■ PROBLEM DETAILS ■
Each entry needs to be given again, character for character.

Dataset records

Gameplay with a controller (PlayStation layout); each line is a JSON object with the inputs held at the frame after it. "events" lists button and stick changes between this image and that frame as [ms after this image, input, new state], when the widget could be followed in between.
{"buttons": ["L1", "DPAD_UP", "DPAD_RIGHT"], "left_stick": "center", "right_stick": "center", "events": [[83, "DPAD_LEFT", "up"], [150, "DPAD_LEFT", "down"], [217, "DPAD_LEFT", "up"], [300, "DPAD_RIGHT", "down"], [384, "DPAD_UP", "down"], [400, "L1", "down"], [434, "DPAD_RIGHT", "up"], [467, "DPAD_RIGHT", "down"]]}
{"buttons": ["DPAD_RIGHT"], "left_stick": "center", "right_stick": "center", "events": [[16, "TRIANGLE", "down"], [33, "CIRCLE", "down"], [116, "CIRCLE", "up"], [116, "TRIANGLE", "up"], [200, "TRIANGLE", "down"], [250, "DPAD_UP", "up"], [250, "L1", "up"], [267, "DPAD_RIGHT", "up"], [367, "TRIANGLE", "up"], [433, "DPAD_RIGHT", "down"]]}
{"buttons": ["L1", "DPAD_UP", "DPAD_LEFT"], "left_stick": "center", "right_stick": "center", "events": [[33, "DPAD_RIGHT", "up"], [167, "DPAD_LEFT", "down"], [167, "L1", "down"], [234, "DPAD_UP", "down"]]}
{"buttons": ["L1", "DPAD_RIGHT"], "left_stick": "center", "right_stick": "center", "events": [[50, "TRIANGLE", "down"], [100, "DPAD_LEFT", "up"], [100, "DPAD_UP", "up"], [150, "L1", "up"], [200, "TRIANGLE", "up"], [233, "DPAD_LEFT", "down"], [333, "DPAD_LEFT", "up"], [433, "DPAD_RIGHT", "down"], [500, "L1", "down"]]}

■ RESPONSE ■
Gameplay with a controller (PlayStation layout); each line is a JSON object with the inputs held at the frame after it. "events" lists button and stick changes between this image and that frame as [ms after this image, input, new state], when the widget could be followed in between.
{"buttons": ["L1", "DPAD_UP", "DPAD_RIGHT"], "left_stick": "center", "right_stick": "center", "events": [[83, "DPAD_LEFT", "up"], [150, "DPAD_LEFT", "down"], [217, "DPAD_LEFT", "up"], [300, "DPAD_RIGHT", "down"], [384, "DPAD_UP", "down"], [400, "L1", "down"], [434, "DPAD_RIGHT", "up"], [467, "DPAD_RIGHT", "down"]]}
{"buttons": ["DPAD_RIGHT"], "left_stick": "center", "right_stick": "center", "events": [[16, "TRIANGLE", "down"], [33, "CIRCLE", "down"], [116, "CIRCLE", "up"], [116, "TRIANGLE", "up"], [200, "TRIANGLE", "down"], [250, "DPAD_UP", "up"], [250, "L1", "up"], [267, "DPAD_RIGHT", "up"], [367, "TRIANGLE", "up"], [433, "DPAD_RIGHT", "down"]]}
{"buttons": ["L1", "DPAD_UP", "DPAD_LEFT"], "left_stick": "center", "right_stick": "center", "events": [[33, "DPAD_RIGHT", "up"], [167, "DPAD_LEFT", "down"], [167, "L1", "down"], [234, "DPAD_UP", "down"]]}
{"buttons": ["L1", "DPAD_RIGHT"], "left_stick": "center", "right_stick": "center", "events": [[50, "TRIANGLE", "down"], [100, "DPAD_LEFT", "up"], [100, "DPAD_UP", "up"], [150, "L1", "up"], [200, "TRIANGLE", "up"], [233, "DPAD_LEFT", "down"], [333, "DPAD_LEFT", "up"], [433, "DPAD_RIGHT", "down"], [500, "L1", "down"]]}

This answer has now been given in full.